AF-PAK seems to signal one-size-fits-all approach: Dr. Maleeha Lodhi

By Rana Fawad

WASHINGTON: The AF-PAK policy seems to signal one-size-fits-all approach but Pakistan and Afghanistan have vastly different histories, different capabilities, and different kinds of security challenges.

These remarks were made by former Pakistani ambassador to U.S. and U.K., Dr. Maleeha Lodhi, while presenting her analysis on “Pakistan Security Challenges: Implications of the AF-PAK Strategy” at the United States Institute of Peace in Washington, D.C., on July 22.

She was of the view that policies are formed to fit complex realities not the other way around. The former ambassador warned that the policy and the acronym (AF-PAK) itself can lead to a perilous consequence. “It will tend to treat Pakistan as a function of Afghanistan,” she said.

Dr. Maleeha Lodhi remarked that subordinating the bilateral Pak- U.S. equation to a tri-lateralized policy will inadvertently and unintentionally erode bilateral relations between Pakistan and the U.S.

To a question about Pakistan’s threat perception she said, “Perceptions about security are like beauty. They lie in the eyes of the beholder.” She regretted that Pakistan-India dialogue was disrupted and emphasized that the composite dialogue should not be attached to any one condition.

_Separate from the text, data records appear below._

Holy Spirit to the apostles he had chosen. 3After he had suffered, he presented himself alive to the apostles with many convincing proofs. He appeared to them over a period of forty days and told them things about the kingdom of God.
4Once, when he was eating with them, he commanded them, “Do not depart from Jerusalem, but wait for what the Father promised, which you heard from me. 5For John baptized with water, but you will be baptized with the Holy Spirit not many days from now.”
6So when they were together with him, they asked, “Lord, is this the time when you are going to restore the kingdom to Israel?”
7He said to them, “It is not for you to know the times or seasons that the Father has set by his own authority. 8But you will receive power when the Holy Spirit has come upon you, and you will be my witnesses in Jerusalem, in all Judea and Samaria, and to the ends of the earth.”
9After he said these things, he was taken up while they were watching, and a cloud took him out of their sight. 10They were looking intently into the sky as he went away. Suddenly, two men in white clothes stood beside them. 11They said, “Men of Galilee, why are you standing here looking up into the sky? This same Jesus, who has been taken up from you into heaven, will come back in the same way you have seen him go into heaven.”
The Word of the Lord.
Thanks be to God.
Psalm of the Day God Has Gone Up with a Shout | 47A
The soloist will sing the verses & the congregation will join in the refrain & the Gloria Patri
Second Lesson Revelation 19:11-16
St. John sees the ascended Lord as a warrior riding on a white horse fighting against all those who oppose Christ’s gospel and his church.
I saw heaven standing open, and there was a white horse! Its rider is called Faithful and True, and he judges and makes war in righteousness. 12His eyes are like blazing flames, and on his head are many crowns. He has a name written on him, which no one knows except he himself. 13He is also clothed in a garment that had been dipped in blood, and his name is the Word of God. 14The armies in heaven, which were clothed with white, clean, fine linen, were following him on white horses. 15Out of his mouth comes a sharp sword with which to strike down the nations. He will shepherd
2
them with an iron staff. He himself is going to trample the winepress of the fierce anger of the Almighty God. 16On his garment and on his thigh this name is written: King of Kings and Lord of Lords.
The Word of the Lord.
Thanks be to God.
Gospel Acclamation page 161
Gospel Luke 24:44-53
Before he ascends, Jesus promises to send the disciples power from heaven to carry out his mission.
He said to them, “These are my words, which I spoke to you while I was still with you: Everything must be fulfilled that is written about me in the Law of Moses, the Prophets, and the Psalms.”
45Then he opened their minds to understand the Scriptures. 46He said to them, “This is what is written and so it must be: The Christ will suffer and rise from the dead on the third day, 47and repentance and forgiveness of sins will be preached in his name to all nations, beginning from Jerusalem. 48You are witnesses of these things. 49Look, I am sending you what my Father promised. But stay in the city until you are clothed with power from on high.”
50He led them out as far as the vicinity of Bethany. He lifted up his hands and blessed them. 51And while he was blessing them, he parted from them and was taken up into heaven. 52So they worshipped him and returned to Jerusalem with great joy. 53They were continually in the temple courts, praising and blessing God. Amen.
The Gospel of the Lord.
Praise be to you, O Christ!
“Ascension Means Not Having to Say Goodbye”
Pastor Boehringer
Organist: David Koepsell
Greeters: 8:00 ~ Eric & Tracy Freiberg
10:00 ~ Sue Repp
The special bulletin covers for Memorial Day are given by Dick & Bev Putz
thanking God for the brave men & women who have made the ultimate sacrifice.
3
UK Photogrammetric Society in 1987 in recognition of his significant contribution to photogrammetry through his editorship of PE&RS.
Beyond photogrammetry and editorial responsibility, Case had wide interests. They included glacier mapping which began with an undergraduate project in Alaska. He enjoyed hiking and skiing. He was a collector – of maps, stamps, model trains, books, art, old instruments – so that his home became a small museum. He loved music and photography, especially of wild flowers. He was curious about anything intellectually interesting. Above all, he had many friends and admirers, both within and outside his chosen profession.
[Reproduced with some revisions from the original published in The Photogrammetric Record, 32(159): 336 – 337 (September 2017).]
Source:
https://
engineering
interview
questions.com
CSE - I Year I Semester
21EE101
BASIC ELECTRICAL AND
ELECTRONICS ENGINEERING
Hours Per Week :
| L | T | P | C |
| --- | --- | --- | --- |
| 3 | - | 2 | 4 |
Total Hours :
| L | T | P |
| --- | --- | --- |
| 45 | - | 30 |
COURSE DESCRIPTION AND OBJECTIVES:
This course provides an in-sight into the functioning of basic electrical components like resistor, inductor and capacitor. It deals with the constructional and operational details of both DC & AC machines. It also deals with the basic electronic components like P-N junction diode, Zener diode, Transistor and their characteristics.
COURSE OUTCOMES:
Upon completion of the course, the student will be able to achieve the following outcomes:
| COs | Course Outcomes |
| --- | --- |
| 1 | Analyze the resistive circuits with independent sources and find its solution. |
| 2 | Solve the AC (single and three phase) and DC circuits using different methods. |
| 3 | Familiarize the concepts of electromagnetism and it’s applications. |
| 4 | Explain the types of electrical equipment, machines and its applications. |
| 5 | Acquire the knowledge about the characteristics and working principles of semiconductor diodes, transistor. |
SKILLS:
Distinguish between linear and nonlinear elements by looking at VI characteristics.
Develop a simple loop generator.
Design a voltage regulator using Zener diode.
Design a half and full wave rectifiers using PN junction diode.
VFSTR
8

Commenting on Pakistan’s domestic problems she told the gathering that the country needs a resolute leadership that could stand up and show a ray of hope to the people as far as problems are concerned. “I’m concerned that the present leadership doesn’t quite have that. And I think it’s no coincidence that former prime minister Nawaz Sharif happens to be the most popular man in Pakistan today. That is more of a statement on people in office perhaps.”

She suggested that Pakistan needs somebody with political vision. “Somebody who could unite not divide the people. Somebody who is not personally controversial. Somebody who could work on civil-military equation in Pakistan in a stable and predictable manner.”

Referring to predictions about Pakistan’s future, Dr. Maleeha Lodhi remarked that the country needed national self-confidence and added that the doomsday scenarios like “you’re about to implode, you are about to collapse, this is it it’s all over,” are no help.

She said no doubt the country had crises along the way but it defied all the odds. “This is a country that has a much stronger society today than in the past.”

Referring to the counterinsurgency, Dr. Maleeha was of the view that it has to be done by local actors. “Counterinsurgency is not a joystick war.  It is not something that you do in a robotic manner.”